:: Source document

I think I might have mentioned a couple of times how worried I was about Hayden doing the Ironman. And I should have been worried. It is a ridiculous race, and even though it was greatly shortened due to the rough weather, Hayden was able to get a fair idea of its demands. He’s pretty exhausted now, and he’s been left feeling hollow because the big event that he was training for, the big thing that he was working towards, was cut in half and handed back to him. So I was right to be worrying about him. But what I regret is the way that I totally let my worry for him blot out any kind of concern for myself. I must have thought – though I don’t really remember - that just because I had allocated all my available worry towards what Hayden was doing, that there was no way that something bad could happen to me. So when Hayden asked could we bring my laptop along so that he could download his heartrate data onto it I totally agreed.

::::
:: Dataset section

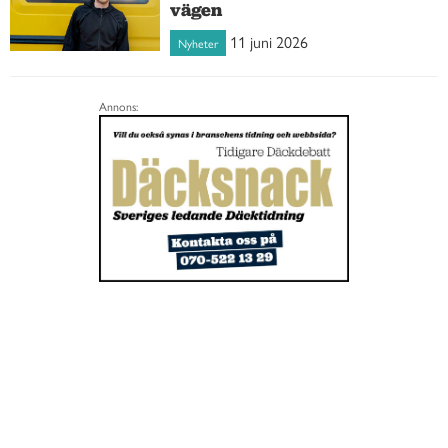
vägen
11 juni 2026
Nyheter
Annons:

::::

What you will do:
**A.** In the passage about Hayden's Ironman, why was the race greatly shortened?
**B.** Continue the passage about Hayden's Ironman, starting after its last sentence.
The material is not needed for this work.

Answers provided:
**A.** It was shortened because of the rough weather.

**B.**
Now my computer is broken, I’ve lost all the writing I did over the last two years, I’ve lost all our photos. I don’t know what to do. I don’t know what to do. I know that I should be out there looking for some crappy admin job to earn money to buy a new computer, but all I’ve done is get season one of The OC from the video shop, and I’m watching the episodes end to end, lying on the lounge room floor eating chocolate. I was slightly pissed off at first, because I didn’t manage to get the whole of season one, only episodes 17 to the end, and I’ve seen those. Episode 17 is pretty much exactly where I started watching the show, in October 2004, just after I bought that laptop, just after I followed Hayden back to Melbourne, last time I didn’t know what to do with myself. Yeah. Irony.